2.            When my husband has worked a six day work week for two months straight, but helps me plant flower bulbs on his only day off.
3.            When my youngest child calls me on a Saturday night, invites me over to eat and play pool with the rest of his friends, even though I’m his 54 year old mother.
4.          When friends send me just-because-cards and surprises in the mail for absolutely no real reason at all.  
5.          When no matter my age, and my parents know I have been sick, they call every day, without fail, to check on me.
6.            When the ever-continuing string text between me and my children sits stagnate for days, then erupts one night in totally inappropriate humor that lasts for hours, because that’s how we roll.

Those are my favorite kinds of expressions of love. Just show me that you love me, show me that you care, listen to me when I talk, and I will listen to you. Valentine’s Day is about love – find a way to show it.  

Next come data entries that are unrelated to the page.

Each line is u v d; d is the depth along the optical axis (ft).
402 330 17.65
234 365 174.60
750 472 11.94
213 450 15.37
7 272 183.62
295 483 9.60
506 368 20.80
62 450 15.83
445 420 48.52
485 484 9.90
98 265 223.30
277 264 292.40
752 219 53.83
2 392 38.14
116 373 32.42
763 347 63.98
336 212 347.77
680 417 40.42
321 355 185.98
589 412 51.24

Saturday, February 3, 2018

Diary of an Amateur


Several years ago now, I was at the hairdresser and we were discussing my hair. The how’s and why’s of its unruliness.
Back story: when I was about 35 years old, my hair just went berserk. Curly berserk. Before that it had a lot of body, but it was straight as a board. I have an old set of hot rollers and my previous hairstylist from home who can attest to that; as well as all the perms she gave me over the years prior to that.
Now when I went curly, it didn't just get a little curly, it got that tight, knotted-at-your-scalp, needs five different kinds of hair products, curly. My hairdresser at the time said there was a chance it could possibly one day revert back because of hormones etc. Regardless, this is not the hair I would have picked to have for all time – as it’s just too much work.
However, the reason for the whole visit, was that I was having my hair professionally colored.  As the processing part of my color was happening, I was looking at my phone, and I saw some Snap Chats from my kids.
I don’t do Snap Chats.  I would look at theirs and laugh, but I had never reciprocated. But for some insane reason, all of a sudden I thought, why not?! So I took a picture of myself, all "colored-up" and sent it to both of my children.
Finally my hair was done, and I was driving home and song that I loved at the time begins to play on the radio in my truck called ‘Shake It Off’ by artist Taylor Swift.

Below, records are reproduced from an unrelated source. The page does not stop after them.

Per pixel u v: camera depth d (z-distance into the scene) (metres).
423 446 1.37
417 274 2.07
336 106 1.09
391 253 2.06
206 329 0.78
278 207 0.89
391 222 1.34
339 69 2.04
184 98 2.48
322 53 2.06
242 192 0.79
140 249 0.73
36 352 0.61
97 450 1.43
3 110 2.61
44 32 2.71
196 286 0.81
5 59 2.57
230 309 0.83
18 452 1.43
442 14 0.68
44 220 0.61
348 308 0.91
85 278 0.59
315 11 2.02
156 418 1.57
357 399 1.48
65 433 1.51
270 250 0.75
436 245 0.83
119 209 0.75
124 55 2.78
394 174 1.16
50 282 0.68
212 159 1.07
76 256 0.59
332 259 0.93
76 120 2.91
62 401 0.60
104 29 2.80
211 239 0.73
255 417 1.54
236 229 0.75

All of a sudden, my hair is young, I am young, and I am remembering how on my previous two hair appointments; my oldest child J was home and how he went with me to those appointments, also getting his hair cut.
As the memories began to flow, I started to get a little weepy; it's strange without him, and I am remembering him "car-dancing" to that song when he was home. So what to do but do the same; I am dancing all over the place inside my truck, in the dark, with my young hair, all the way home, with that song on repeat.
Finally I am home, I'm feeling good about myself and my young hair, I walk into the house and my youngest son Zach is already home.

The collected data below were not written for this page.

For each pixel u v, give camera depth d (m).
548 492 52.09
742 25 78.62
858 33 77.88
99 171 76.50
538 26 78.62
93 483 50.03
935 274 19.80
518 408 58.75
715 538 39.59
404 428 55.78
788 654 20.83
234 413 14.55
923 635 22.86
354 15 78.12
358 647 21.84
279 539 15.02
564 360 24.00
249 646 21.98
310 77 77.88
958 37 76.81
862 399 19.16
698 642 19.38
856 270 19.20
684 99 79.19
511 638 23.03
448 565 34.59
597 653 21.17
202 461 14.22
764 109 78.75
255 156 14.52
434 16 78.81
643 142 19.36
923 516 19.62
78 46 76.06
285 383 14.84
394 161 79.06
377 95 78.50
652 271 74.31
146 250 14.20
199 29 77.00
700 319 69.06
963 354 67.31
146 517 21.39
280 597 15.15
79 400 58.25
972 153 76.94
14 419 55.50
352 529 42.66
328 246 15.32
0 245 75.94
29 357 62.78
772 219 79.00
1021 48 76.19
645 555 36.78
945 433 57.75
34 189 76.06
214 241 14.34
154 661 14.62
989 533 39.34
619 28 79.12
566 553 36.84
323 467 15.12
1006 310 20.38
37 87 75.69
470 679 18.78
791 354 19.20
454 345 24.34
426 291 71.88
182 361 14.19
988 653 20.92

He’s standing there laughing at me and starts talking about my prior snap chat. I was like "so you saw it?" Still laughing he says "Oh yeah, you sent it as a story, so everybody saw it".

I went nuts! Shouting for him to delete it for me, he’s laughing, practically crying, as he is trying to tell me who all had already seen it.

Technology has not always been kind to me. All these new-fangled apps on these phones, mostly just leave me befuddled. I have since become somewhat educated, enough to not send them to the world anymore, but I still pretty much stick to being a viewer and not a film-maker.